In a separable unconstrained optimization, the objective function can be decomposed into a sum of simpler functions that can be optimized independently.

\[f(x) = f_1(x_1, x_3) + f_2(x_2, x_4, x_6) + f_3(x_5)\]

The cost of performing \(m\) lower-dimensional optimizations is much less in general than the cost of optimizing an \(n\)-dimensional function.

In many large problems, the objective function \(f: \mathbb{R}^n \to \mathbb{R}\) is not separable, but it can still be written as the sum of simpler function, known as element functions. Each element function has the property that it is unaffected when we move along a large number of linearly independent directions. If this property holds, we say that \(f\) is partially separable. All functions whose Hessian \(\nabla^2 f\) are sparse are partially separable, but so are many functions whose Hessian is not sparse.

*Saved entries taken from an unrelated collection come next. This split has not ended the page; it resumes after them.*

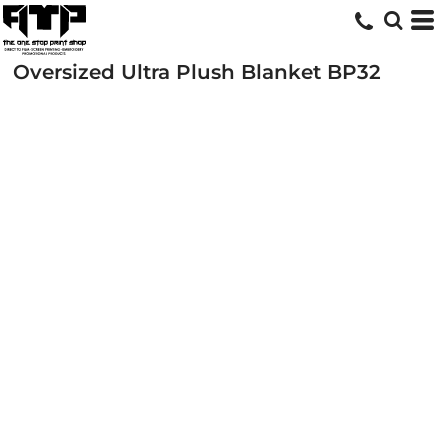
Oversized Ultra Plush Blanket
BP32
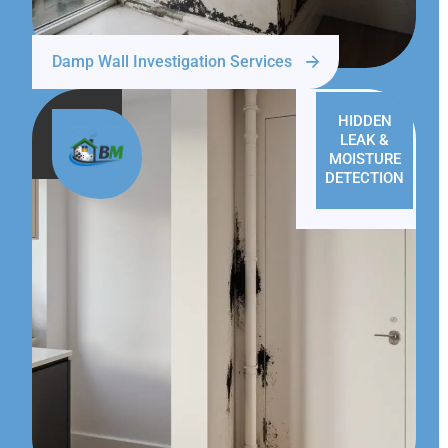
Damp Wall Investigation Services
HIDDEN
LEAK &
MOISTURE
DETECTION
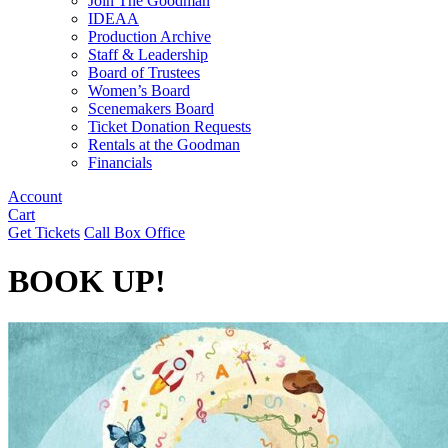
Join The Goodman
IDEAA
Production Archive
Staff & Leadership
Board of Trustees
Women’s Board
Scenemakers Board
Ticket Donation Requests
Rentals at the Goodman
Financials
Account
Cart
Get Tickets
Call Box Office
BOOK UP!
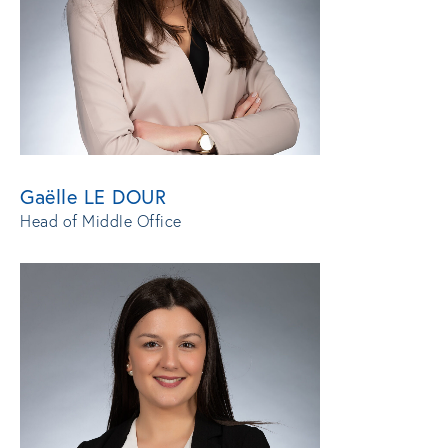
Gaëlle LE DOUR
Head of Middle Office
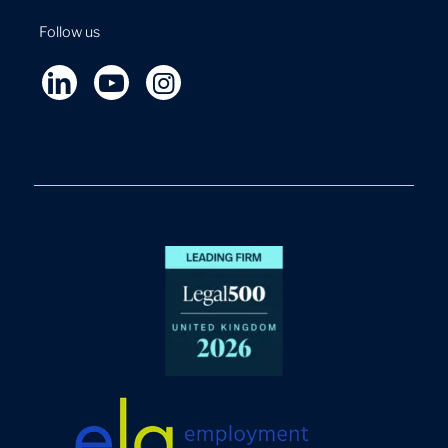
Follow us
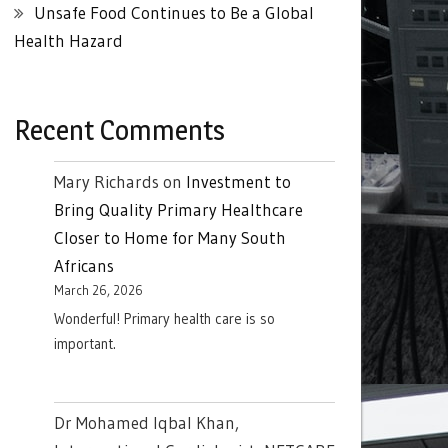
Unsafe Food Continues to Be a Global
Health Hazard
Recent Comments
Mary Richards
on
Investment to
Bring Quality Primary Healthcare
Closer to Home for Many South
Africans
March 26, 2026
Wonderful! Primary health care is so
important.
Dr Mohamed Iqbal Khan,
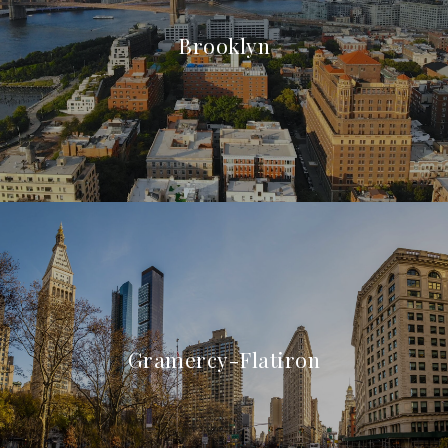
Brooklyn
Gramercy-Flatiron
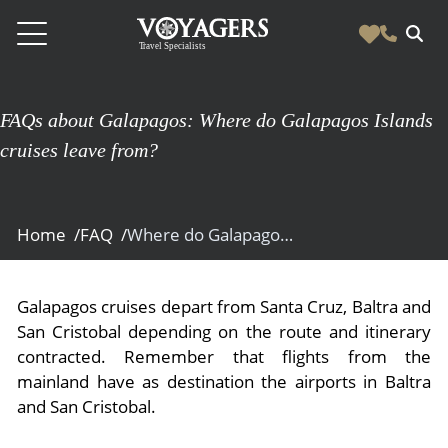
Destinations
FAQs about Galapagos: Where do Galapagos Islands
Vacation Experiences
cruises leave from?
South America
Blog & Inspiration
Galapagos
Luxury Tailor Made Vacation Experiences
News
Ecuador
Home /
FAQ /
Where do Galapagos Islands cruises leave from?
- Tailor Made Vacation Experiences
Blog & Inspiration
Colombia
About Us
- Adventure Vacations
- All Posts
News
Peru
- Cultural Vacations
Galapagos cruises depart from Santa Cruz, Baltra and
Contact Us
- Destinations
About Us
San Cristobal depending on the route and itinerary
Patagonia
- Expedition Cruises
- Experiences
contracted. Remember that flights from the
- About Us
Bolivia
Contact Us
- Family Vacations
mainland have as destination the airports in Baltra
- Job Opportunities
Amazon
Scape Magazine
and San Cristobal.
- Foodie Vacations
- Media & News
Argentina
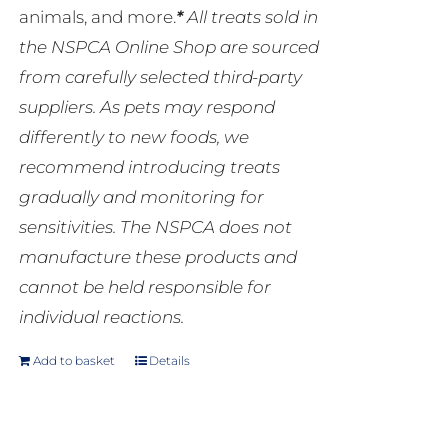
animals, and more.
*
All treats sold in
the NSPCA Online Shop are sourced
from carefully selected third-party
suppliers. As pets may respond
differently to new foods, we
recommend introducing treats
gradually and monitoring for
sensitivities. The NSPCA does not
manufacture these products and
cannot be held responsible for
individual reactions.
Add to basket
Details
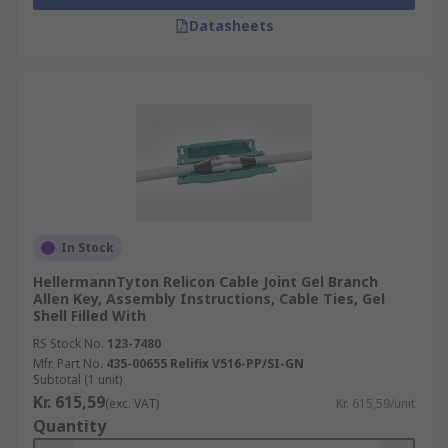
Datasheets
In Stock
HellermannTyton Relicon Cable Joint Gel Branch
Allen Key, Assembly Instructions, Cable Ties, Gel
Shell Filled With
RS Stock No.
123-7480
Mfr. Part No.
435-00655 Relifix V516-PP/SI-GN
Subtotal (1 unit)
Kr. 615,59
(exc. VAT)
Kr. 615,59/unit
Quantity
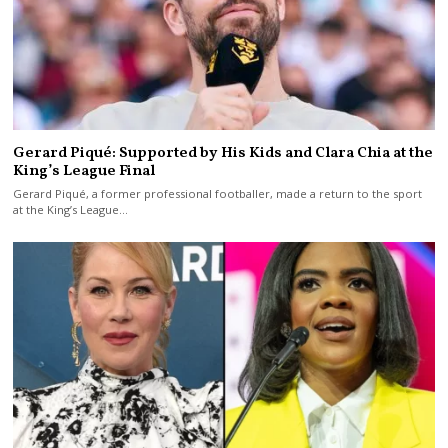
Gerard Piqué: Supported by His Kids and Clara Chia at the
King’s League Final
Gerard Piqué, a former professional footballer, made a return to the sport
at the King’s League…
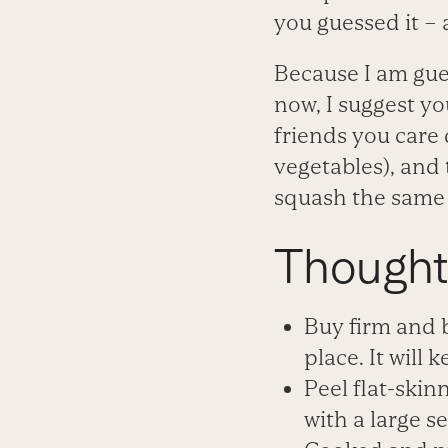
you guessed it – a
Because I am gue
now, I suggest yo
friends you care
vegetables), and t
squash the same 
Thought
Buy firm and b
place. It will k
Peel flat-skin
with a large se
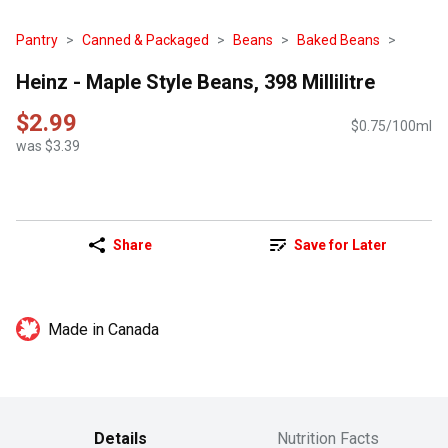
Pantry
Canned & Packaged
Beans
Baked Beans
Heinz - Maple Style Beans, 398 Millilitre
$2.99
$0.75/100ml
was $3.39
Share
Save for Later
Made in Canada
Details
Nutrition Facts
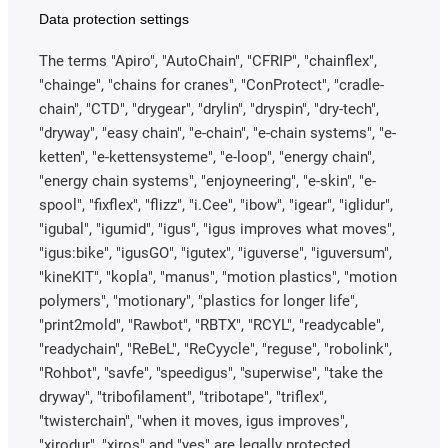
Data protection settings
The terms "Apiro", "AutoChain", "CFRIP", "chainflex",
"chainge", "chains for cranes", "ConProtect", "cradle-
chain", "CTD", "drygear", "drylin", "dryspin", "dry-tech",
"dryway", "easy chain", "e-chain", "e-chain systems", "e-
ketten", "e-kettensysteme", "e-loop", "energy chain",
"energy chain systems", "enjoyneering", "e-skin", "e-
spool", "fixflex", "flizz", "i.Cee", "ibow", "igear", "iglidur",
"igubal", "igumid", "igus", "igus improves what moves",
"igus:bike", "igusGO", "igutex", "iguverse", "iguversum",
"kineKIT", "kopla", "manus", "motion plastics", "motion
polymers", "motionary", "plastics for longer life",
"print2mold", "Rawbot", "RBTX", "RCYL", "readycable",
"readychain", "ReBeL", "ReCyycle", "reguse", "robolink",
"Rohbot", "savfe", "speedigus", "superwise", "take the
dryway", "tribofilament", "tribotape", "triflex",
"twisterchain", "when it moves, igus improves",
"xirodur", "xiros" and "yes" are legally protected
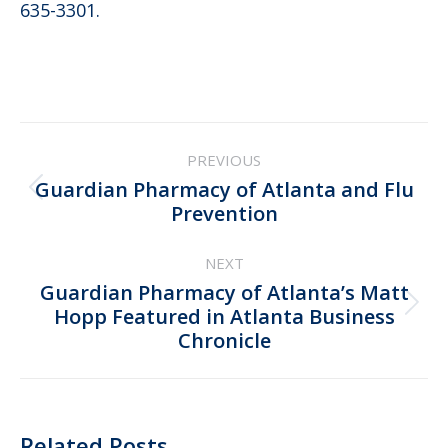
635-3301.
Post
PREVIOUS
navigation
Guardian Pharmacy of Atlanta and Flu
Previous
Prevention
post:
NEXT
Guardian Pharmacy of Atlanta’s Matt
Next
Hopp Featured in Atlanta Business
Chronicle
post:
Related Posts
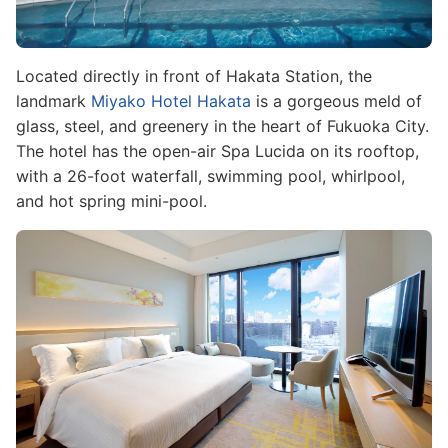
Located directly in front of Hakata Station, the
landmark
Miyako Hotel Hakata
is a gorgeous meld of
glass, steel, and greenery in the heart of Fukuoka City.
The hotel has the open-air Spa Lucida on its rooftop,
with a 26-foot waterfall, swimming pool, whirlpool,
and hot spring mini-pool.
Image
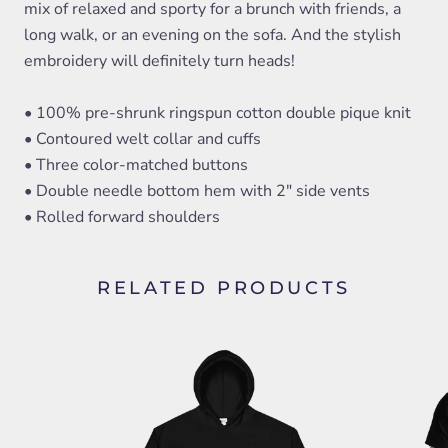
mix of relaxed and sporty for a brunch with friends, a
long walk, or an evening on the sofa. And the stylish
embroidery will definitely turn heads!
• 100% pre-shrunk ringspun cotton double pique knit
• Contoured welt collar and cuffs
• Three color-matched buttons
• Double needle bottom hem with 2" side vents
• Rolled forward shoulders
RELATED PRODUCTS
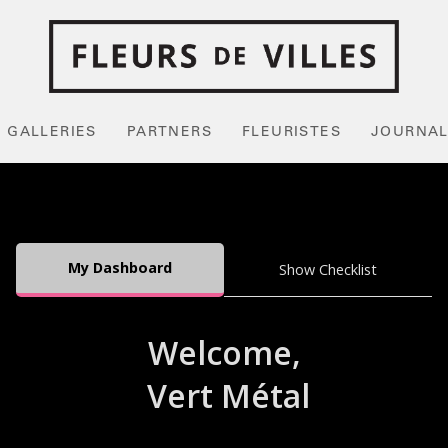
GALLERIES
PARTNERS
FLEURISTES
JOURNA
My Dashboard
Show Checklist
Welcome,
Vert Métal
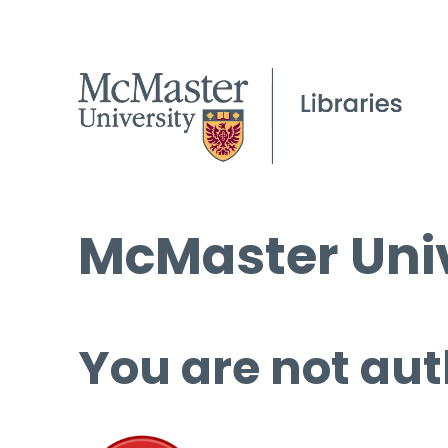
McMaster Univ
You are not aut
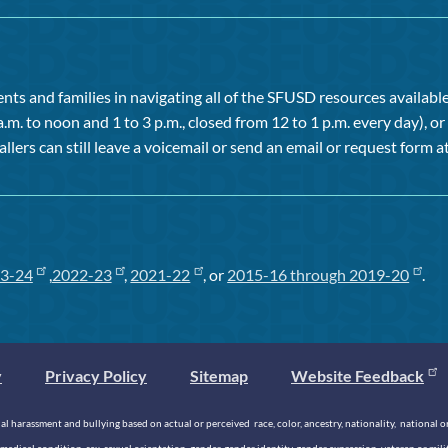
ts and families in navigating all of the SFUSD resources available 
a.m. to noon and 1 to 3 p.m., closed from 12 to 1 p.m. every day), 
allers can still leave a voicemail or send an email or request form at
3-24
,
2022-23
,
2021-22
, or
2015-16 through 2019-20
.
y
Privacy Policy
Sitemap
Website Feedback
 harassment and bullying based on actual or perceived race, color, ancestry, nationality, national origi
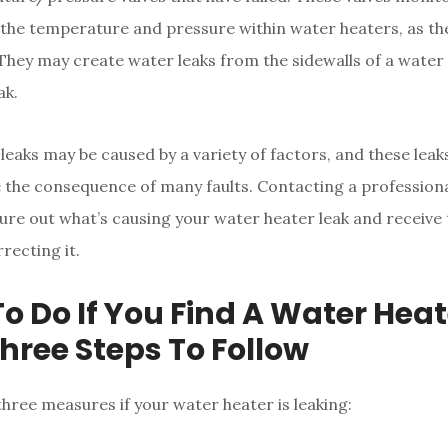
he temperature and pressure within water heaters, as th
 They may create water leaks from the sidewalls of a water 
ak.
leaks may be caused by a variety of factors, and these leak
the consequence of many faults. Contacting a professional
ure out what’s causing your water heater leak and receive 
recting it.
o Do If You Find A Water Heat
Three Steps To Follow
three measures if your water heater is leaking:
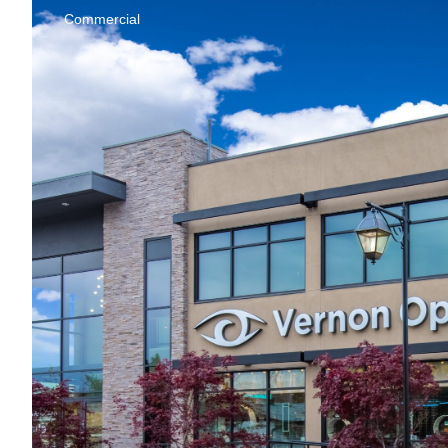
Commercial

The simplest form of partial separability arises when the objective function can be written as

\[f(x) = \sum_{i=1}^{ne} f_i(x)\]

where each of the element functions \(f_i\) depends on only a few components of \(x\). It follows that the gradients \(\nabla f_i\) and Hessian \(\nabla^2 f_i\) of each element function contain just a few nonzeros. We obtain

\[\nabla f(x) = \sum_{i=1}^{ne} \nabla f_i(x), \;\;\; \nabla^2f(x) = \sum_{i=1}^{ne} \nabla^2 f_i(x)\]

It is more effective to maintian quasi-Newton approximations to each of the element Hessians \(\nabla^2 f_i(x)\) separably, rather than approximating the entire Hessian \(\nabla^2f(x)\).